** Предоставленный отрывок **

Обратимся теперь к позиции Людвига фон Мизеса по поводу праксиологии в целом, ценностных суждений и оценки общественной политики. Случай Мизеса особенно интересен, так как он был из всех экономистов двадцатого столетия наиболее бескомпромиссным и последовательным сторонником принципа laissez faire и, одновременно, наиболее жестким и бескомпромиссным защитником экономики без ценностных суждений и оппонентом любой объективной этики. Как он пытался совместить эти две позиции? [14]

Мизес предлагал два отдельных и очень различных решения этой проблемы. Первый путь - это вариант принципа единогласия. По существу этот вариант утверждает, что экономист сам по себе не может выносить оценку правительственной политике. Если, однако, предлагаемая политика ведет к следствиям, выявляемым праксиологией, которые сторонники этой политики считают плохими, то экономист, свободный от ценностных суждений, имеет право назвать такую политику «плохой». Так, Мизес пишет:

«Экономист исследует, может ли мера А привести к результату P, для достижения которого она рекомендована и обнаруживает, что она приводит не к P, а к результату G, который даже защитники меры А считают нежелательным. Если экономист, опираясь на результат своего исследования утверждает, что мера А – плохая, то он не выносит ценностного суждения. Он просто говорит о том, что с точки зрения достижения цели P мера А неприемлема».[15]>

И вновь:

«Экономика не говорит, что … правительственное вмешательство даже в цену только одного блага … нечестно, плохо или неосуществимо. Она говорит, что такое вмешательство делает ситуацию хуже при оценке с точки зрения самого правительства и тех, кто поддерживает его вмешательство». [16]

Это, конечно, весьма остроумная попытка разрешить использование терминов "хороший" и "плохой" без вынесения ценностного суждения; экономист в таком случае становится чистым праксиологистом, техником, указывающим своим слушателям и читателям, что они сами сочтут политику «плохой», если он раскроет все ее следствия. Но при всем ее остроумии попытка полностью провалилась. Откуда Мизес знает, что считают желательным сторонники конкретного политического решения? Откуда он может узнать об их ценностных шкалах в данный момент и в момент проявления последствий политического решения? Одним из величайших вкладов праксиологических экономистов в науку и состоит в том, что экономисты осознали, что они не знают ничего о ценностных шкалах других индивидов, кроме случаев, когда предпочтения и ценности продемонстрированы в конкретных действиях индивида.

** Извлечённые сведения **
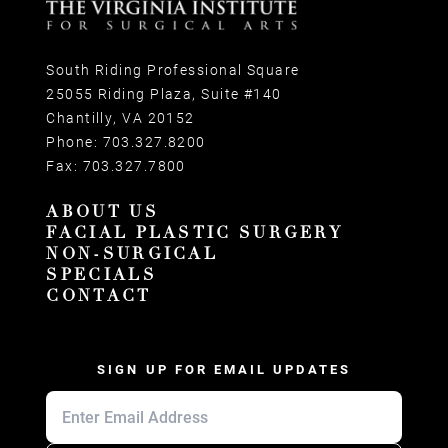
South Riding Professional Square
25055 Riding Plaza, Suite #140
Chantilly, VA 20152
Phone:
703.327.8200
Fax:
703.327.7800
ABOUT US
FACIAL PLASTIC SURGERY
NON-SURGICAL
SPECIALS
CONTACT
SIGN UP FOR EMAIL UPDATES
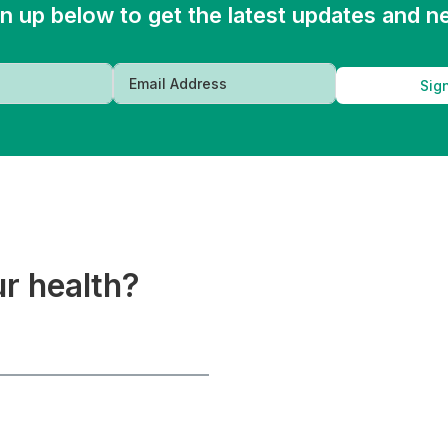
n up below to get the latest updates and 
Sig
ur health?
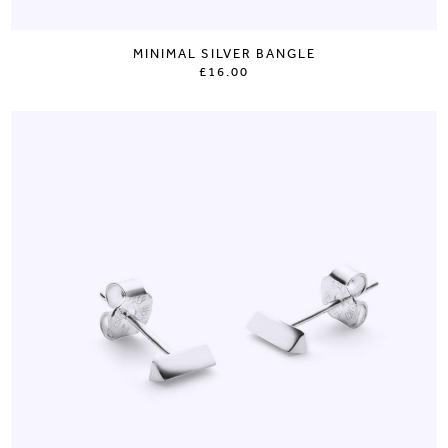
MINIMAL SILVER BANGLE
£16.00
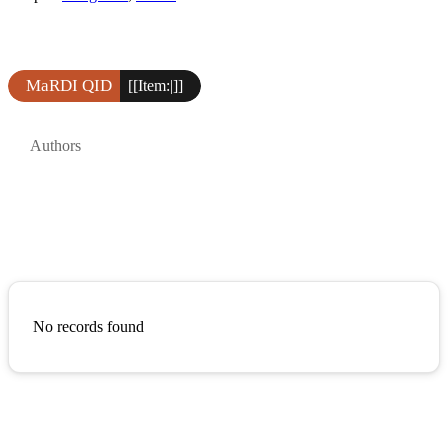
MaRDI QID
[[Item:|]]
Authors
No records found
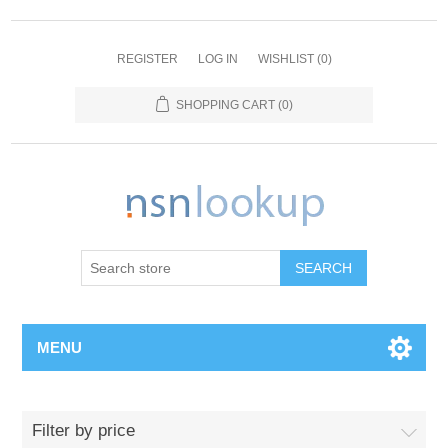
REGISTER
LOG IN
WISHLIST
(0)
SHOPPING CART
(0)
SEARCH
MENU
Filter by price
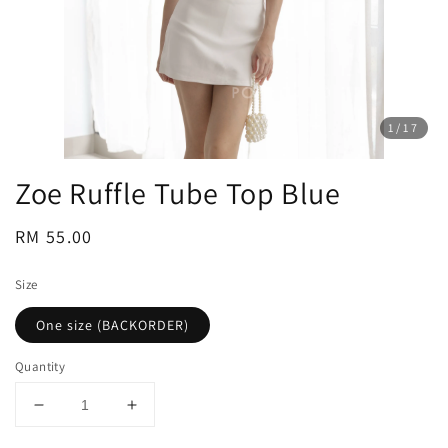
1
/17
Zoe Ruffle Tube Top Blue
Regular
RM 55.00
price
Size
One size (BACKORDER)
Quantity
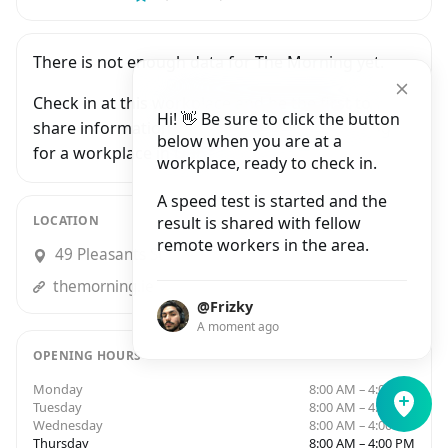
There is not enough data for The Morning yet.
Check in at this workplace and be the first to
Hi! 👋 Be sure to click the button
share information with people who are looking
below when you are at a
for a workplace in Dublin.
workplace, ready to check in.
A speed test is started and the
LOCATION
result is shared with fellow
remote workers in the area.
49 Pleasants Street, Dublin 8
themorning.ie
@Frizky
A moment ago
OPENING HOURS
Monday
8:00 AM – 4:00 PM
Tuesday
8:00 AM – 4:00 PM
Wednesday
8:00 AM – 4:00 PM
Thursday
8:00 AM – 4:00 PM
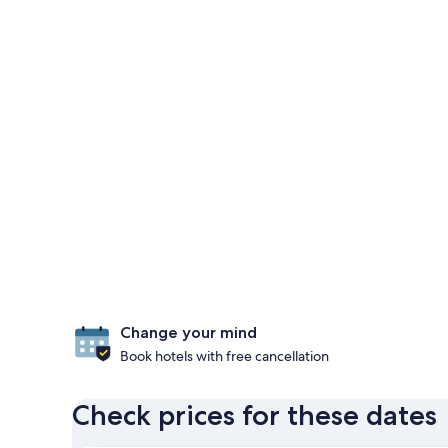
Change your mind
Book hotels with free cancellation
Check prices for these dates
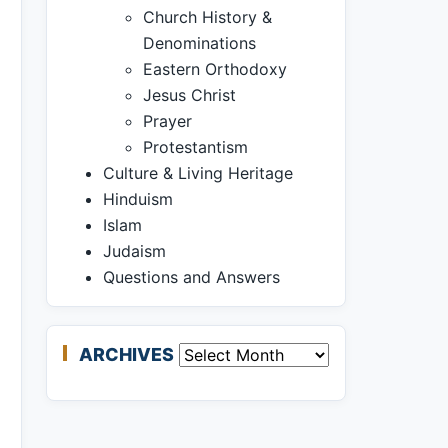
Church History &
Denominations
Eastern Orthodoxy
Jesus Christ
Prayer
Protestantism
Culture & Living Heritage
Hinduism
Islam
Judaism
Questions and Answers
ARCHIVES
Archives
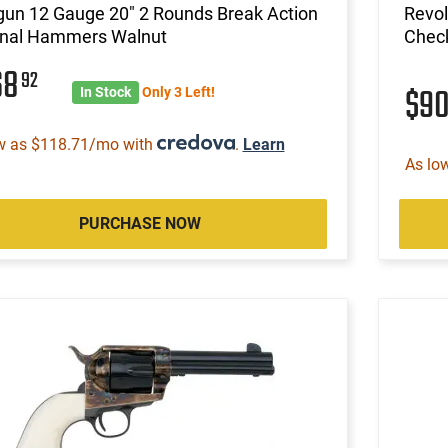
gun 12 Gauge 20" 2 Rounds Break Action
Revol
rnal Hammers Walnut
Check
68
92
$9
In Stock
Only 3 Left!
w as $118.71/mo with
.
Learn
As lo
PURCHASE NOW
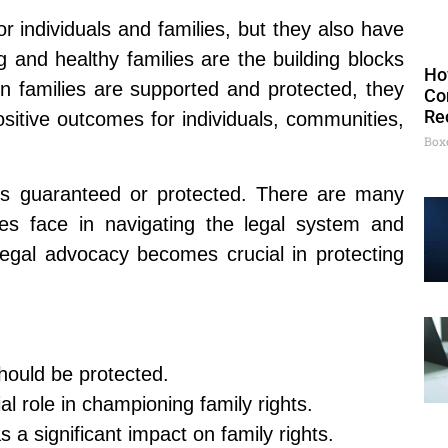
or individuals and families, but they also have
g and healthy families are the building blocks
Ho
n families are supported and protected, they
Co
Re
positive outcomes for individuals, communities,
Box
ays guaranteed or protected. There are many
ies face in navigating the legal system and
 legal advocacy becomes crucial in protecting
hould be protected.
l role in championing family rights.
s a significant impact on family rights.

** Письменное задание **
Перепишите без изменений фрагмент отрывка о взглядах Мизеса, начиная со слов «Это, конечно, весьма» и заканчивая словами «конкретных действиях индивида.».

** Письменное решение **
Это, конечно, весьма остроумная попытка разрешить использование терминов "хороший" и "плохой" без вынесения ценностного суждения; экономист в таком случае становится чистым праксиологистом, техником, указывающим своим слушателям и читателям, что они сами сочтут политику «плохой», если он раскроет все ее следствия. Но при всем ее остроумии попытка полностью провалилась. Откуда Мизес знает, что считают желательным сторонники конкретного политического решения? Откуда он может узнать об их ценностных шкалах в данный момент и в момент проявления последствий политического решения? Одним из величайших вкладов праксиологических экономистов в науку и состоит в том, что экономисты осознали, что они не знают ничего о ценностных шкалах других индивидов, кроме случаев, когда предпочтения и ценности продемонстрированы в конкретных действиях индивида.